Il giornalista Bruno Vespa, nel suo relativamente nuovo ruolo di produttore di vino, ha chiarito subito che ama il vino perché è una creatura e ricorda come dietro ogni bottiglia ci siano uomini e storie. Nel suo intervento si sofferma sulla cultura e sulla comunicazione del vino. Ed in particolare su come sia importante il ruolo del sommelier nei ristoranti. A tale proposito ha personalmente invitato il ministro Martina a farsi promotore per l’inserimento, nel piano di studi delle scuole alberghiere, del corso per sommelier. Il poter chiarire al cliente la qualità di un vino anche in funzione del suo prezzo, delle caratteristiche e della zona di produzione, è di vitale importanza per i produttori.

L’onorevole Giuseppe Castiglione, sottosegretario MIPAAF, evidenzia come il settore viticolo sia strategico per lo sviluppo del Paese. Alcune esperienze siciliane, come quelle nella zona dell’Etna e a Pantelleria, sono esempi di viticoltura sostenibile ottenuti grazie al lavoro dei produttori supportati da una proficua collaborazione con le Istituzioni. Il testo unico sul vino e il decreto sui contrassegni di stato che intende combattere le contraffazioni, sono esempi di quanto la Pubblica Amministrazione sia vicina ai viticoltori con il fine ultimo della ricerca della qualità.

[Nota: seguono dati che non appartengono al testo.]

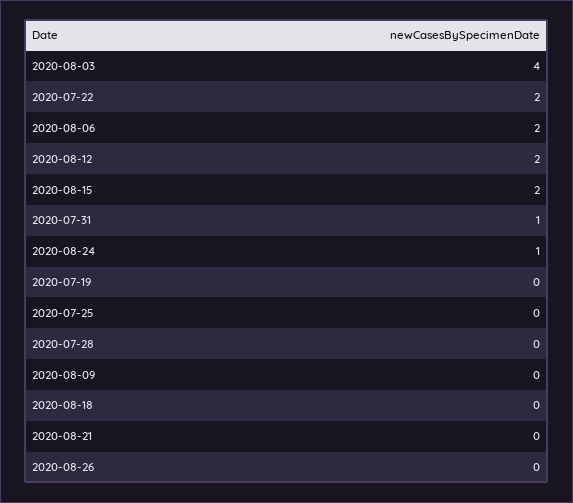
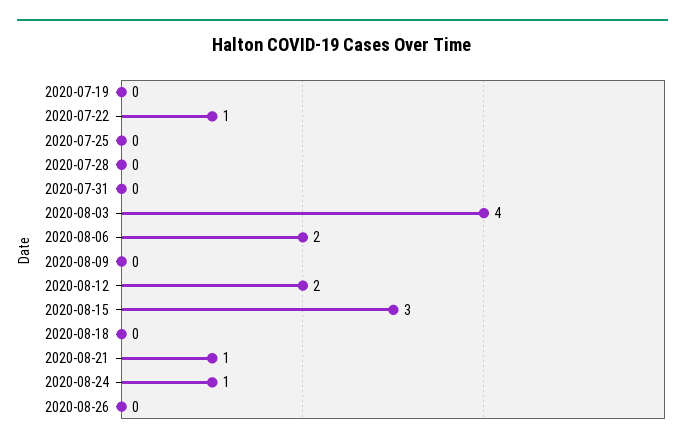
2020-07-22: 2 -> 1
2020-08-15: 2 -> 3
2020-07-31: 1 -> 0
2020-08-21: 0 -> 1

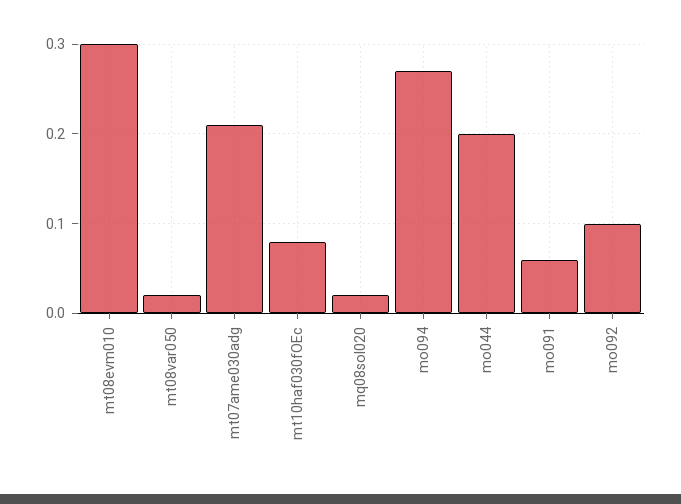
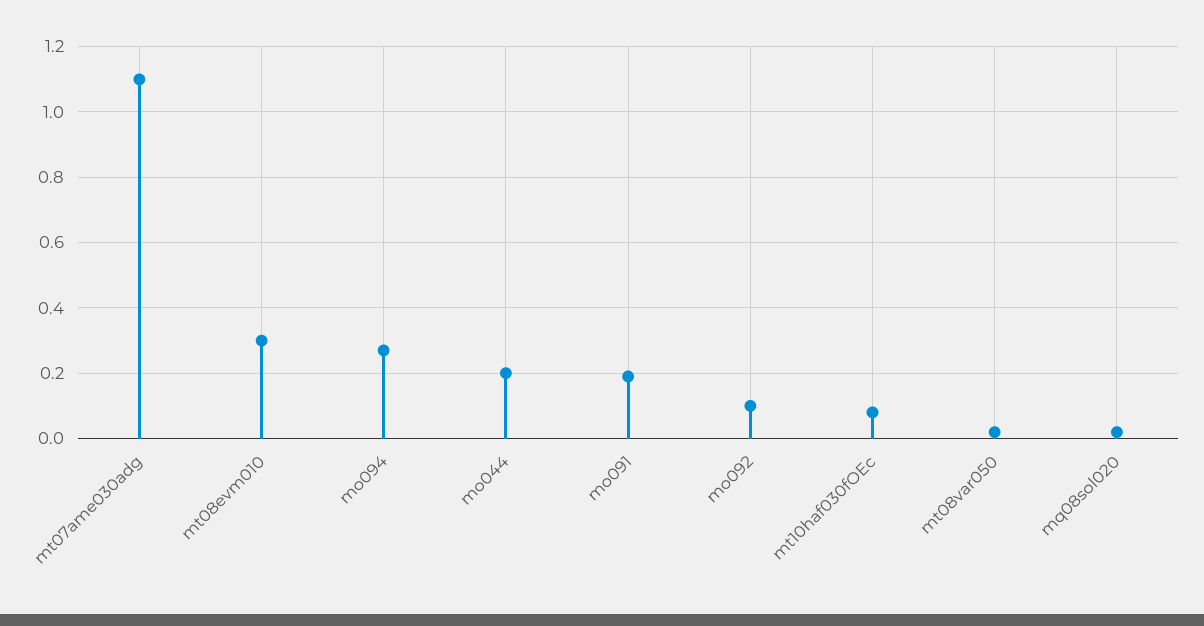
mt07ame030adg: 0.21 -> 1.1
mo091: 0.06 -> 0.2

Antonello Maietta, presidente nazionale AIS, ha concluso notando come la viticoltura in Sicilia, con le sue caratteristiche, possa compiutamente rispondere alle esigenze del consumatore moderno che richiede soprattutto originalità. Centinaia di vitigni autoctoni, varietà del territorio e biodiversità sono alcuni dei plus di questa regione. Occorre credere nel patrimonio regionale senza cedere a facili compromessi. 
AIS è e resterà sempre a fianco delle realtà locali per raccontare il patrimonio vitivinicolo della penisola.